How SpotScore™ Is Calculated: A Methodological Walkthrough of Block-Level Safety Ratings

A safety score is a compressed claim about a place. Compress badly and the number is worse than no number at all — it produces confident decisions on a thin signal. This is a walkthrough of what goes into a SpotScore™, what does not, and the methodological choices that determine whether a single digit between 1 and 10 carries any information at all.

Why a single number, and why be skeptical of it

Single-number safety scores exist because the consumer of a real estate page, a family-safety app, or a duty-of-care dashboard does not want to read a 90-day incident log. They want a comparison: is this block safer than the one three streets over. A score serves that comparison only if the underlying methodology is defensible at the block level and stable across geographies.

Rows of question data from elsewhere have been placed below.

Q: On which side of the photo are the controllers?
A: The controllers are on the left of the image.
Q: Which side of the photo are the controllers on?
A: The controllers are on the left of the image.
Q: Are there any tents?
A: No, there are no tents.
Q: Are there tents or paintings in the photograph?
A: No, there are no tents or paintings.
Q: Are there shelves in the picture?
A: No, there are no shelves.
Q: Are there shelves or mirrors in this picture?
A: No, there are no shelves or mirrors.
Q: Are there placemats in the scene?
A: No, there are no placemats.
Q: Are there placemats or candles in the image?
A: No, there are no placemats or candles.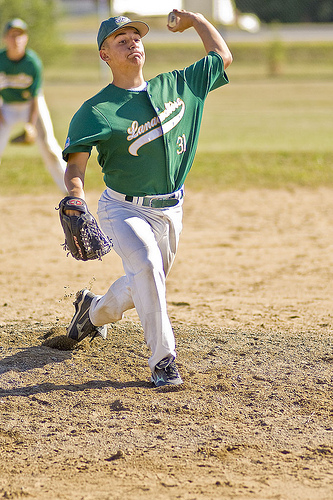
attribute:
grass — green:
[235, 148, 303, 172]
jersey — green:
[59, 83, 259, 198]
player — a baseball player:
[58, 8, 232, 387]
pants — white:
[23, 164, 265, 408]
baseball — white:
[166, 5, 181, 34]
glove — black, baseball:
[59, 186, 110, 264]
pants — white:
[88, 185, 186, 368]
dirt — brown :
[0, 190, 331, 498]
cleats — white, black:
[66, 285, 187, 389]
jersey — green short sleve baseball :
[41, 48, 250, 209]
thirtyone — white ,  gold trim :
[175, 130, 190, 157]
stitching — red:
[167, 14, 180, 23]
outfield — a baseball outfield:
[9, 32, 323, 151]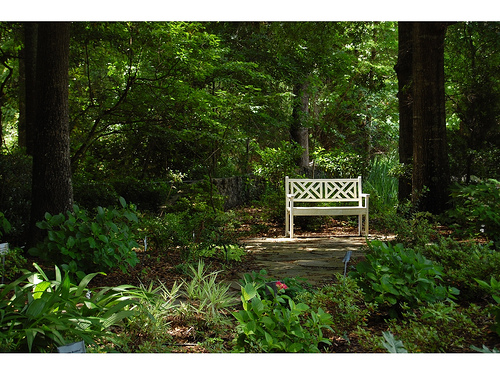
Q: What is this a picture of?
A: A bench in a forest.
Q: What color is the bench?
A: White.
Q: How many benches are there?
A: One.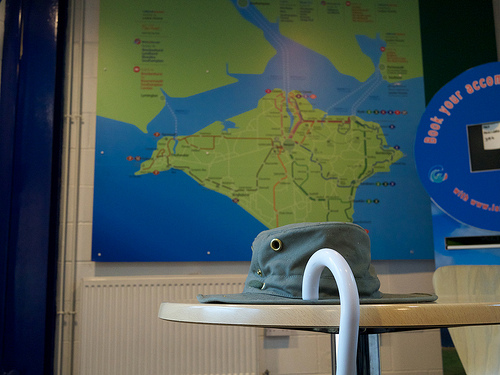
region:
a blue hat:
[190, 218, 442, 305]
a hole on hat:
[267, 233, 284, 254]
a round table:
[147, 296, 494, 374]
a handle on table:
[299, 248, 364, 373]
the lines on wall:
[76, 280, 261, 372]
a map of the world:
[90, 9, 438, 264]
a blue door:
[0, 3, 68, 370]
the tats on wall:
[91, 250, 217, 258]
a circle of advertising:
[408, 54, 498, 246]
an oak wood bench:
[430, 261, 499, 374]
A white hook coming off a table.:
[299, 250, 358, 374]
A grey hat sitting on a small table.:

The 2024 national numbers set the context. According to USAFacts, the US violent crime rate was 359 per 100,000 residents and the property crime rate was 1,760 per 100,000 — year-over-year declines of 5.4% and 9% respectively (usafacts.org). The Real-Time Crime Index has tracked further declines into early 2026. National averages, however, obscure the block-level variance that determines whether a score is useful: Alaska’s violent crime rate (724 per 100,000) is more than seven times Maine’s (100 per 100,000), and the within-city variance is larger still. A score that does not respect that variance is a score that flattens information.

The input layer: what an incident actually is

A SpotScore starts with verified incident records sourced directly from the originating police department, sheriff’s office, or state agency — not scraped from aggregator feeds. Each record carries, at minimum, an incident type, an event date, and a geocoded location. Most jurisdictions also expose a report date, a status field (reported, founded, cleared), and a textual narrative or supplemental classifications.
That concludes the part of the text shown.